= Beginning of Section =

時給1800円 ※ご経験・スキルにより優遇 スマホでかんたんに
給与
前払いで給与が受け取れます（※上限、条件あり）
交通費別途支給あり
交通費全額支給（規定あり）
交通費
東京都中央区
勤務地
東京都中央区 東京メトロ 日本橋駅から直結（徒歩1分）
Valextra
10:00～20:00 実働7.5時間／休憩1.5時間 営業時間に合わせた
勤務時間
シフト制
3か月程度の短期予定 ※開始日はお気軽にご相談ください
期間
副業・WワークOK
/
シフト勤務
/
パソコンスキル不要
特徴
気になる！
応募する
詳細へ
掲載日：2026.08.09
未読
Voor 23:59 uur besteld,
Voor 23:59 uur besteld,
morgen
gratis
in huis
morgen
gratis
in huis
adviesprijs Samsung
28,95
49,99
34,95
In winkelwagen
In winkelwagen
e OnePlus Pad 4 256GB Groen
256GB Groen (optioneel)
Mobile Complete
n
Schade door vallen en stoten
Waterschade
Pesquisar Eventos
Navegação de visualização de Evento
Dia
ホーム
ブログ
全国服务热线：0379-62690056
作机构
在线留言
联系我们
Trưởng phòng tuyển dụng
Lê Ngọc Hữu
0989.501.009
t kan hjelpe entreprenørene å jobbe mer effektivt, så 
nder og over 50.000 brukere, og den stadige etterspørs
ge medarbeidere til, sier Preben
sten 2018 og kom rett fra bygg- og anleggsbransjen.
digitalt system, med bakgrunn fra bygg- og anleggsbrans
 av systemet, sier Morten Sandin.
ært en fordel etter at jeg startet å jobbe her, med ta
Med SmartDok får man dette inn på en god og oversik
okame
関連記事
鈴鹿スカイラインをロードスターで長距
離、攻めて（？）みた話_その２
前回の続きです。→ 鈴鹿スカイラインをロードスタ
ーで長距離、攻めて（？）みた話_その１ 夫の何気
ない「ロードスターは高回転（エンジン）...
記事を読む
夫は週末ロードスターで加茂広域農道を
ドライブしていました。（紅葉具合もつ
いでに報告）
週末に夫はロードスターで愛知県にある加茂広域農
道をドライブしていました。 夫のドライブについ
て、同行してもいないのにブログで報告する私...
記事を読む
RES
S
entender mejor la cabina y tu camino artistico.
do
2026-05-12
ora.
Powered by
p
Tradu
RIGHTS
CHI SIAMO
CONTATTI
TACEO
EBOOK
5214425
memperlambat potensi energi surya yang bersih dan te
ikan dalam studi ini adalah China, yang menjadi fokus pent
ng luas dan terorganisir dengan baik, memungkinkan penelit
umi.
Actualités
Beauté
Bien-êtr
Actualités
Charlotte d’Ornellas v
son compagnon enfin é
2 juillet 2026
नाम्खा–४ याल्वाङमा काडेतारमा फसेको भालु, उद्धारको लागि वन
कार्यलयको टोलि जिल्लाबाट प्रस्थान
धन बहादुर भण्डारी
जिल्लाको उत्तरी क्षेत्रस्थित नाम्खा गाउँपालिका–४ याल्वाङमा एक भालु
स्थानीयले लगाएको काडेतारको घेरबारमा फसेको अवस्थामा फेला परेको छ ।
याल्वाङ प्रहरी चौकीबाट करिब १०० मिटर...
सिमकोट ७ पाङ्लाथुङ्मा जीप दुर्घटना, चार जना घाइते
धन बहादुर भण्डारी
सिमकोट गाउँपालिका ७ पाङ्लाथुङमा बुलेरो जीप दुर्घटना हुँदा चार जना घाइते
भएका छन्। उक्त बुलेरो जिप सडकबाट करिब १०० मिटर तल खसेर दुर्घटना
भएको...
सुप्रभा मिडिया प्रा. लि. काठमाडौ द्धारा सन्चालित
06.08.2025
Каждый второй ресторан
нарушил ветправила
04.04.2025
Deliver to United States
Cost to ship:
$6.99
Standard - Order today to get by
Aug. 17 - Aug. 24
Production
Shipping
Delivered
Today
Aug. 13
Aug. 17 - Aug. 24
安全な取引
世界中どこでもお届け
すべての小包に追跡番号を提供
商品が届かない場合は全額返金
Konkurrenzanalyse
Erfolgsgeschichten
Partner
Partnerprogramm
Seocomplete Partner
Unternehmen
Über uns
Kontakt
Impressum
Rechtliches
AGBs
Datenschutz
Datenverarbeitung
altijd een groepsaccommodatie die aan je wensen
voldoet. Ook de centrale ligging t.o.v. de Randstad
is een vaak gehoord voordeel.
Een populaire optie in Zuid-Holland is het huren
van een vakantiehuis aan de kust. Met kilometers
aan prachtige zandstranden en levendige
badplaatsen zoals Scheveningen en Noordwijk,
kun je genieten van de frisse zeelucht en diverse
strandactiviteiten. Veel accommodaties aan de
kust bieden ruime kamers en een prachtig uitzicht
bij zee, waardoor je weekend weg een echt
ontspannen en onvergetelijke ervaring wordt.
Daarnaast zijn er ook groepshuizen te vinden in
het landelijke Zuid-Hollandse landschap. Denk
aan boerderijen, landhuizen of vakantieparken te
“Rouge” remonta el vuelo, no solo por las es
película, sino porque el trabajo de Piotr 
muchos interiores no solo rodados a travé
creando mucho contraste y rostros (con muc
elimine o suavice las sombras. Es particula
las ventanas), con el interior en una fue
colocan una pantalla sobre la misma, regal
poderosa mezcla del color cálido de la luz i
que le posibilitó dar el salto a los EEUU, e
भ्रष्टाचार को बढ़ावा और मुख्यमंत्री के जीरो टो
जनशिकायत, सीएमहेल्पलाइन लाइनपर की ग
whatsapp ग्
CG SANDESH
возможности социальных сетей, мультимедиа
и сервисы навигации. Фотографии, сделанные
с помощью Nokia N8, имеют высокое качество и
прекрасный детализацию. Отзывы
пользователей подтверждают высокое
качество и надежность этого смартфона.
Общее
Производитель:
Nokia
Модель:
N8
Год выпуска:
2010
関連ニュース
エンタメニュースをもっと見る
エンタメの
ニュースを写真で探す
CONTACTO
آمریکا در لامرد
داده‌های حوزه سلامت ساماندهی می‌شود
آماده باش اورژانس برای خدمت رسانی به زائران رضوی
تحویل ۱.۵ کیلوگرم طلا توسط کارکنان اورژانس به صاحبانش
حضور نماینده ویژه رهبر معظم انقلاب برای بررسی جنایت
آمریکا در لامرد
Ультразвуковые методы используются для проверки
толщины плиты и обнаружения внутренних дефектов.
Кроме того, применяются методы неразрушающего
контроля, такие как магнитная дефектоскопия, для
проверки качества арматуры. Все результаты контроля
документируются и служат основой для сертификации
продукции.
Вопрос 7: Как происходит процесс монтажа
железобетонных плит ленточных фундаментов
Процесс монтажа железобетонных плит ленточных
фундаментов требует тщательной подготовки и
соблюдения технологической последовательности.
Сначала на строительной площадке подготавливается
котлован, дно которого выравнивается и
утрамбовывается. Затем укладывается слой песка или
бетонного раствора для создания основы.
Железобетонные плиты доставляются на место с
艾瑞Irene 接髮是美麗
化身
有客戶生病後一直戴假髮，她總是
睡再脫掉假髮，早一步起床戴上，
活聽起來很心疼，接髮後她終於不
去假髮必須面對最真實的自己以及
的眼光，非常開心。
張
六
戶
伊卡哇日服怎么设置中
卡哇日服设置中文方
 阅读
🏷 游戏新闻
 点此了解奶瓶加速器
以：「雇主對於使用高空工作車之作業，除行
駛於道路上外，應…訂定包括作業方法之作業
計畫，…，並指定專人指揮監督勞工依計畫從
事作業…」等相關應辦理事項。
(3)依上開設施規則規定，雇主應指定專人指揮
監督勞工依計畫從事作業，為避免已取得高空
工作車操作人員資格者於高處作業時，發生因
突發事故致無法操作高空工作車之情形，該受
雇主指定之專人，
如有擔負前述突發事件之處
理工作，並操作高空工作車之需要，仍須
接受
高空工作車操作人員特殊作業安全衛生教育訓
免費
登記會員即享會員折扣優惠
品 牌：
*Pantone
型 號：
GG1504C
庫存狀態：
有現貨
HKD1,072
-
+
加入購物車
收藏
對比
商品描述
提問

= End of Section =

If you count the lines of the listing above that contain the string "sier", how many are there? Reply with the number alone.

2